Text-to-speech lip sync (no audio file needed):

request = VideoGenerationRequest(
    prompt="lipsync",
    video="https://example.com/talking-head.mp4",
    extra_params={
        "text": "Hello, this is a lip sync demo!",
        "voice_id": "en_AOT",
        "voice_speed": 1.0,
    },
)

Parameters¶

Parameter	Required	Supported	Models	Notes
`prompt`	✅	✅	All	Text description of the video
`duration_seconds`	—	✅	Kling, Minimax, Veo3	Integer seconds
`image_list` (first_frame)	—	✅	Kling, Luma	Start frame
`image_list` (last_frame)	—	✅	Luma	End frame
`image_list` (reference)	—	✅	Minimax	Reference image
`enhance_prompt`	—	✅	Minimax	As `prompt_optimizer`
`aspect_ratio`	—	✅	Luma, Veo3	Passed through
`video`	—	✅	Kling Lip Sync	Input video URL for lip sync
`extra_params.audio_file`	—	✅	Kling Lip Sync	Audio file URL (.mp3/.wav/.m4a/.aac)
`extra_params.text`	—	✅	Kling Lip Sync	Text for TTS (if no audio)
`extra_params.voice_id`	—	✅	Kling Lip Sync	Voice ID for TTS (default: `en_AOT`)
`extra_params.voice_speed`	—	✅	Kling Lip Sync	TTS speech rate (0.8–2.0)
`extra_params.video_id`	—	✅	Kling Lip Sync	Kling video ID (alt to `video`)
`seed`	—	—	—
`negative_prompt`	—	—	—
`generate_audio`	—	—	—

Supported Models¶

Model names on Replicate often include version hashes (e.g., minimax/video-01:abc123). Tarash strips the hash before registry lookup, then uses prefix matching so you can pass version-pinned names without changing config.

Model ID / Prefix	Duration Options	Image-to-Video	Notes
`kwaivgi/kling-lip-sync`	—	—	Kling Lip Sync. Video + audio or text+TTS input.
`kwaivgi/kling`	5s, 10s	✅	Kling v2.1. Image input required.
`luma/`	—	✅	Matches any `luma/*` model (Dream Machine)
`minimax/`	6s, 10s	✅	Matches any `minimax/*` model
`hailuo/`	6s, 10s	✅	Matches any `hailuo/*` model
`wan-video/`	—	✅	Wan video models
`google/veo-3`	4s, 6s, 8s	✅	Google Veo 3 via Replicate

Example with version hash:

config = VideoGenerationConfig(
    provider="replicate",
    model="minimax/video-01:abc123def456",  # Hash stripped, matches "minimax/" prefix
    api_key="...",
)

Provider-Specific Notes¶

Kling Lip Sync supports two input modes. Provide either audio_file (audio-driven) or text + voice_id (TTS-driven). Video input can be a URL via the video field, or a Kling-generated video via extra_params.video_id. Video should be 2–10 seconds, 720p–1080p, under 100MB.
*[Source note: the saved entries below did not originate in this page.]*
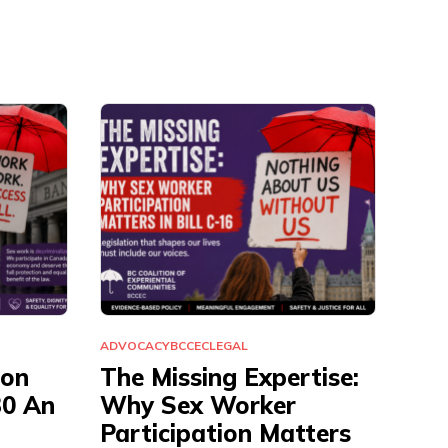
ADVOCACY
BCCEC
LEGAL
ion
The Missing Expertise:
30 An
Why Sex Worker
Participation Matters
Kling v2.1 requires image input. The kwaivgi/kling model only supports image-to-video. If no image is provided in image_list, a ValidationError is raised.
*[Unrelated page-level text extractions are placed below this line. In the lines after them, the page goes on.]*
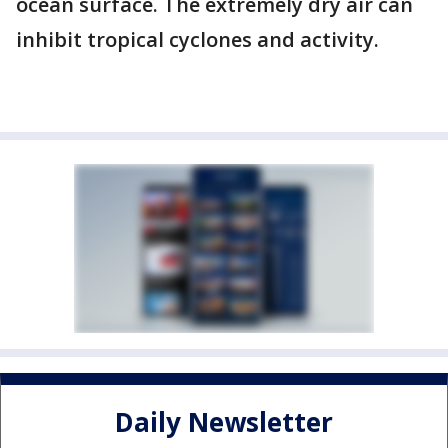
ocean surface. The extremely dry air can
inhibit tropical cyclones and activity.
Daily Newsletter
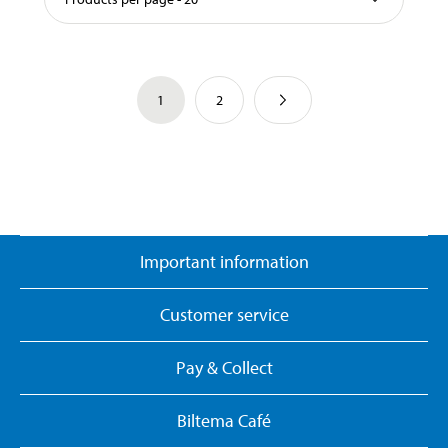
1
2
Important information
Customer service
Pay & Collect
Biltema Café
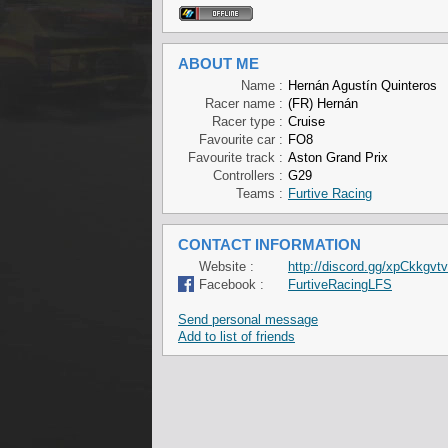
ABOUT ME
Name :
Hernán Agustín Quinteros
Racer name :
(FR) Hernán
Racer type :
Cruise
Favourite car :
FO8
Favourite track :
Aston Grand Prix
Controllers :
G29
Teams :
Furtive Racing
CONTACT INFORMATION
Website :
http://discord.gg/xpCkkgvt
Facebook :
FurtiveRacingLFS
Send personal message
Add to list of friends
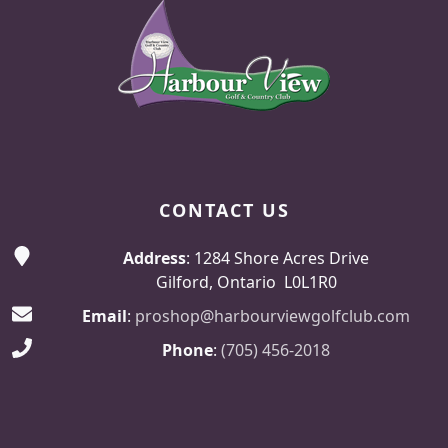
CONTACT US
Address
: 1284 Shore Acres Drive
Gilford, Ontario L0L1R0
Email
:
proshop@harbourviewgolfclub.com
Phone
:
(705) 456-2018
Manual polling. Unlike Fal's event streaming, Replicate uses a manual status polling loop. Tarash checks the prediction status every poll_interval seconds up to max_poll_attempts times. Terminal statuses: succeeded, failed, canceled.

Version hash handling. Model names with : are split on : to strip version hashes before registry lookup:

minimax/video-01:abc123  →  lookup: minimax/video-01  →  prefix match: minimax/

Generic fallback. For models not in the registry, Tarash applies generic mappers that pass prompt, seed, negative_prompt, and aspect_ratio through unchanged, and drops everything else.